Markov Chain Monte Carlo

A flexible implementation of the Metropolis-Hastings MCMC algorithm, users can utilize arbitrary transition kernels as well as set-up an automatic stop criterion using a convergence check test.

MCMC(
  initial,
  fun,
  nsteps,
  ...,
  seed = NULL,
  nchains = 1L,
  burnin = 0L,
  thin = 1L,
  kernel = kernel_normal(),
  multicore = FALSE,
  conv_checker = NULL,
  cl = NULL,
  progress = interactive() && !multicore,
  chain_id = 1L
)

MCMC_without_conv_checker(
  initial,
  fun,
  nsteps,
  ...,
  nchains = 1L,
  burnin = 0L,
  thin = 1L,
  kernel = kernel_normal(),
  multicore = FALSE,
  conv_checker = NULL,
  cl = NULL,
  progress = interactive() && !multicore,
  chain_id = 1L
)

MCMC_OUTPUT

Arguments

initial: Either a numeric matrix or vector, or an object of class coda::mcmc or coda::mcmc.list (see details). initial values of the parameters for each chain (See details).
fun: A function. Returns the log-likelihood.
nsteps: Integer scalar. Length of each chain.
...: Further arguments passed to fun.
seed: If not null, passed to set.seed.
nchains: Integer scalar. Number of chains to run (in parallel).
burnin: Integer scalar. Length of burn-in. Passed to coda::mcmc as start.
thin: Integer scalar. Passed to coda::mcmc.
kernel: An object of class fmcmc_kernel.
multicore: Logical. If FALSE then chains will be executed in serial.
conv_checker: A function that receives an object of class coda::mcmc.list, and returns a logical value with TRUE indicating convergence. See the "Automatic stop" section and the convergence-checker manual.
cl: A cluster object passed to parallel::clusterApply.
progress: Logical scalar. When set to TRUE shows a progress bar. A new bar will be show every time that the convergence checker is called.
chain_id: Integer scalar (internal use only). This is an argument passed to the kernel function and it allows it identify in which of the chains the process is taking place. This could be relevant for some kernels (see kernel_new()).

Value

MCMC returns an object of class coda::mcmc from the coda package. The mcmc object is a matrix with one column per parameter, and nsteps rows. If nchains > 1, then it returns a coda::mcmc.list.

While the main output of MCMC is the mcmc(.list) object, other information and intermediate outputs of the process are stored in MCMC_OUTPUT. For information about how to retrieve/set data, see mcmc-output.

Details

This function implements Markov Chain Monte Carlo (MCMC) using the Metropolis-Hastings ratio with flexible transition kernels.
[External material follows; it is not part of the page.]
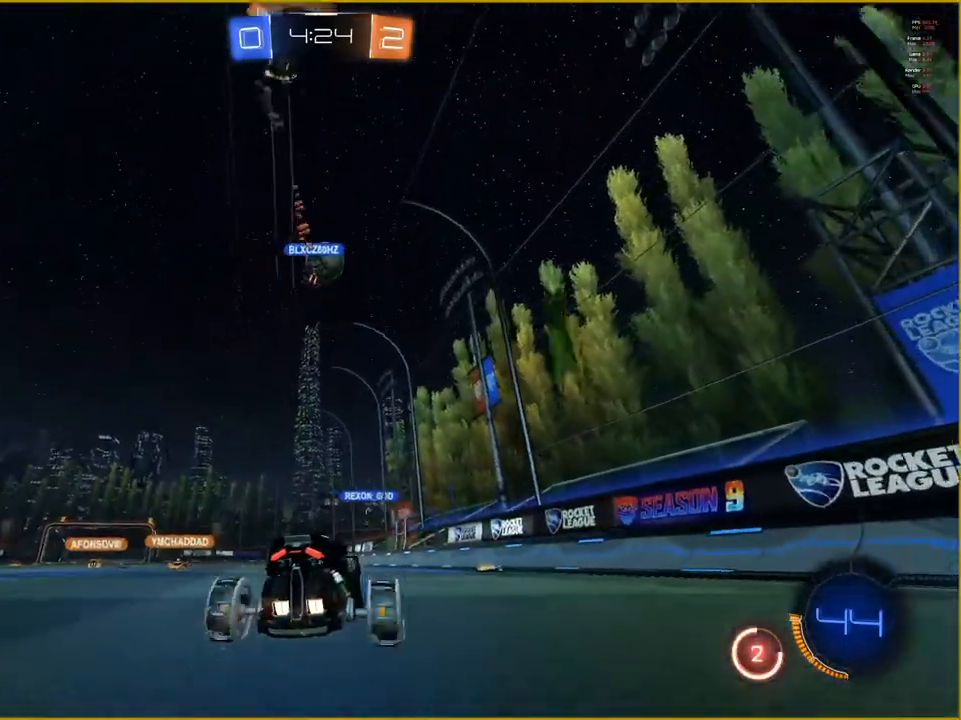
{"dt_ms": 500, "buttons": ["R2"], "left_stick": "center", "right_stick": "center", "events": [[50, "left_stick", "center"]]}
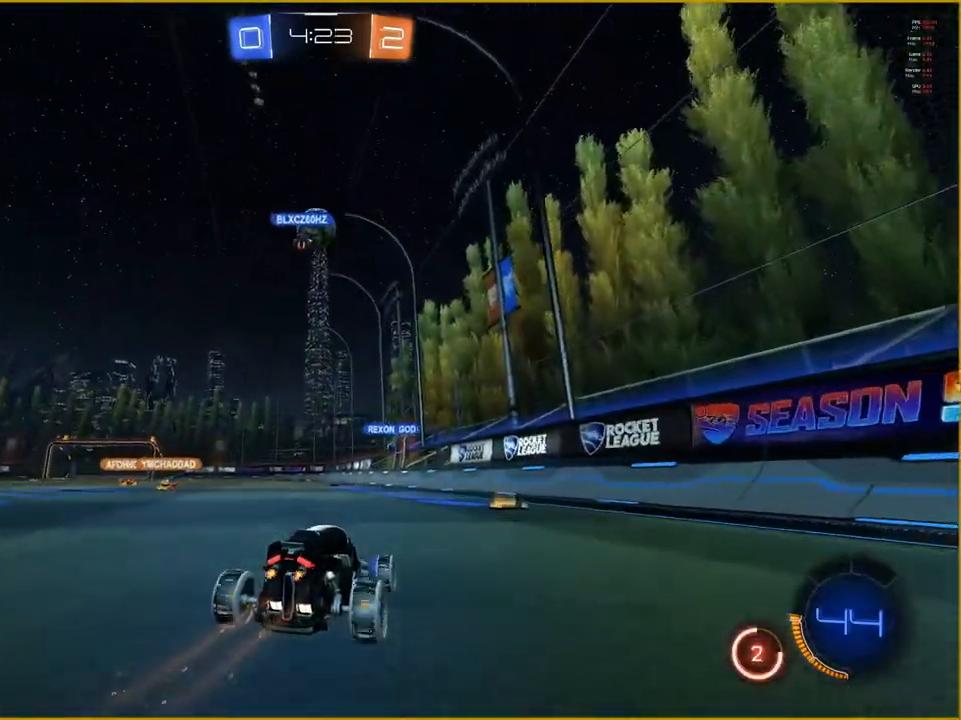
{"dt_ms": 500, "buttons": ["R2"], "left_stick": "left", "right_stick": "center", "events": [[67, "left_stick", "right"], [300, "left_stick", "center"], [450, "left_stick", "left"]]}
Users can specify either one of the available transition kernels or define one of their own (see kernels). Furthermore, it allows easy parallel implementation running multiple chains in parallel. The function also allows using convergence diagnostics tests to set-up a criterion for automatically stopping the algorithm (see convergence-checker).

The canonical form of the Metropolis Hastings algorithm consists on accepting a move from state $x$ to state $y$ based on the Hastings ratio $r(x,y)$:

$$% r(x,y) = \frac{h(y)q(y,x)}{h(x)q(x,y)},% $$

where $h$ is the unnormalized density of the specified distribution ( the posterior probability), and $q$ has the conditional probability of moving from state $x$ to $y$ (the proposal density). The move $x \to y$ is then accepted with probability

$$% \alpha(x,y) = \min\left(1, r(x,y)\right)% $$

Observe that, in the case that $q()$ is symmetric, meaning $q(x, y) = q(y, x)$, the Hastings ration reduces to $h(y)/h(x)$. Starting version 0.5-0, the value of the log unnormalized density and the proposed states y can be accessed using the functions get_logpost() and get_draws().

We now give details of the various options included in the function.

The function MCMC_without_conv_checker is for internal use only.

Starting point

By default, if initial is of class mcmc, MCMC will take the last nchains points from the chain as starting point for the new sequence. If initial is of class mcmc.list, the number of chains in initial must match the nchains parameter.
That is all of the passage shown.